博物館の扉を開けると、薄暗い空間が広がり、まるで異世界への入口のよう。展示室には、妖怪研究家・民俗学者である湯本豪一氏が長年にわたり収集した約5,000点のコレクションが並びます。江戸時代の絵巻や錦絵、焼き物、着物など、多岐にわたる資料が、妖怪たちの多彩な姿を現代に伝えています。
特に目を引くのは、百鬼夜行絵巻。闇夜に妖怪たちが列をなして進む様子が生き生きと描かれ、見る者を不思議な世界へと誘います。また、源頼光公館土蜘作妖怪図では、源頼光と四天王が土蜘蛛と対峙する緊迫した場面が描かれ、当時の人々の妖怪への畏怖と興味が伝わってきます。
博物館内には、最新のデジタル技術を駆使した「チームラボ 妖怪遊園地」も常設されています。ここでは、自分で描いた妖怪がスクリーン上で動き出すインタラクティブな体験ができ、子どもから大人まで楽しめる空間となっています。
三次の町は、霧の街としても知られ、幻想的な風景が広がります。この地で生まれた『稲生物怪録』は、江戸時代後期に実在した広島藩士・稲生武太夫が少年時代に体験したとされる物語で、30日間にわたり様々な妖怪や怪異に耐え抜いたと伝えられています。この物語は、江戸時代のみならず、明治以降も講談や小説、戯曲、漫画、オペラなど多様な形で語り継がれ、今日まで人々の心を魅了し続けています。

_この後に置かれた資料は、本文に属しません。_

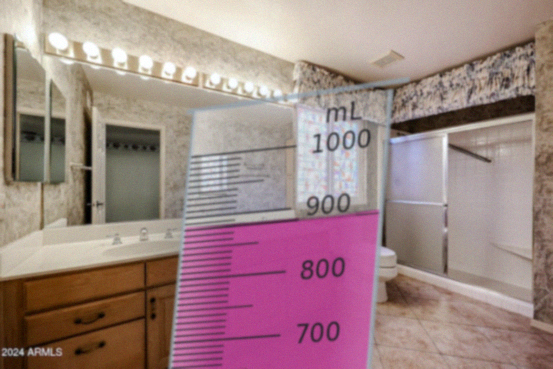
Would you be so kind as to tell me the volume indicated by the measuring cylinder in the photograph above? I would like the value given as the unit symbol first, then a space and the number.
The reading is mL 880
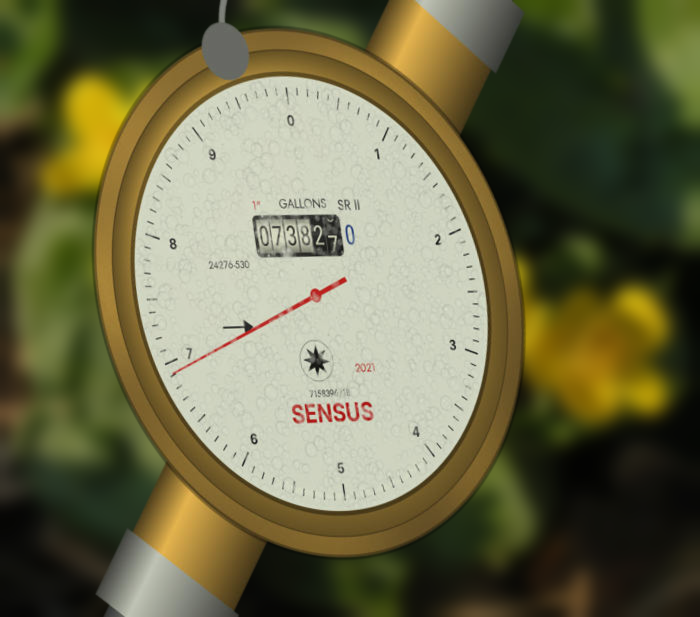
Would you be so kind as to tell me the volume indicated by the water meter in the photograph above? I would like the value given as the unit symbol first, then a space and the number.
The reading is gal 738266.9
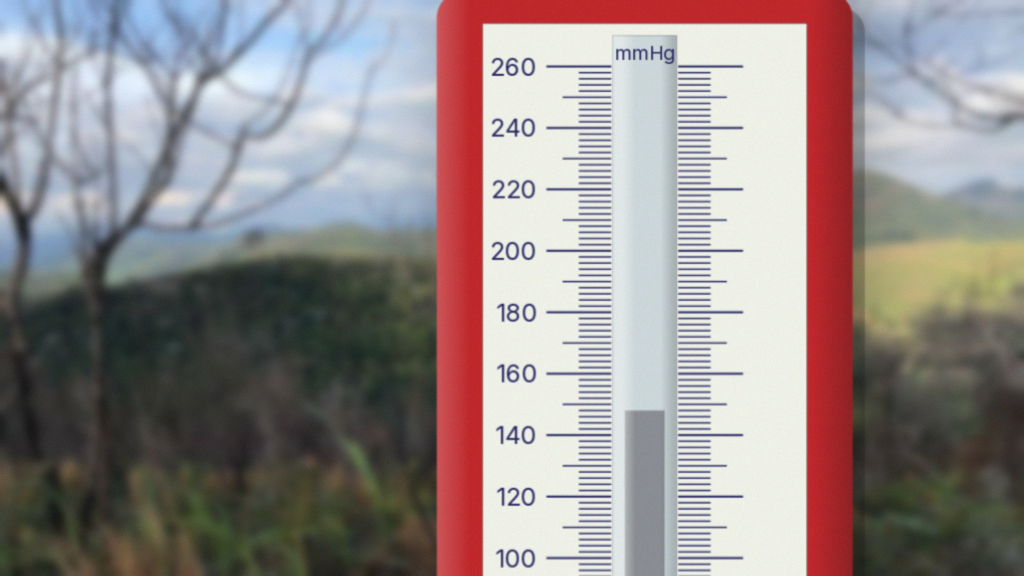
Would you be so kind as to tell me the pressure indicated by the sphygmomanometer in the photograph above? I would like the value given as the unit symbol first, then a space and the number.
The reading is mmHg 148
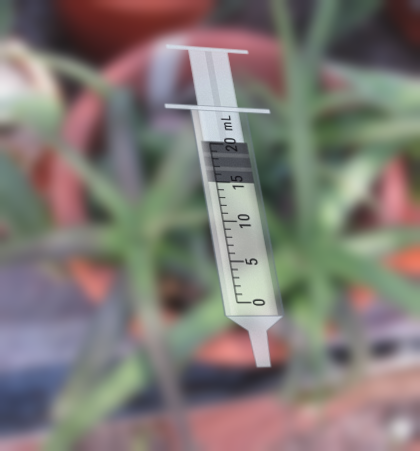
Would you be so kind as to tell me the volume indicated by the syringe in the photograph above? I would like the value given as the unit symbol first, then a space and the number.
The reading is mL 15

博物館を訪れた後は、三次の町を散策してみてはいかがでしょうか。卯建のある商家が並ぶ町並みは、歴史と情緒を感じさせ、まるで時が止まったかのような風景が広がります。川に囲まれたこの町は、かつて舟運による物資の集散地として栄え、その名残が今も色濃く残っています。
湯本豪一記念日本妖怪博物館は、妖怪たちの世界を通じて、日本の文化や歴史、人々の心の奥深さを感じさせてくれる場所です。ここでしか味わえない不思議な体験が、あなたを待っています。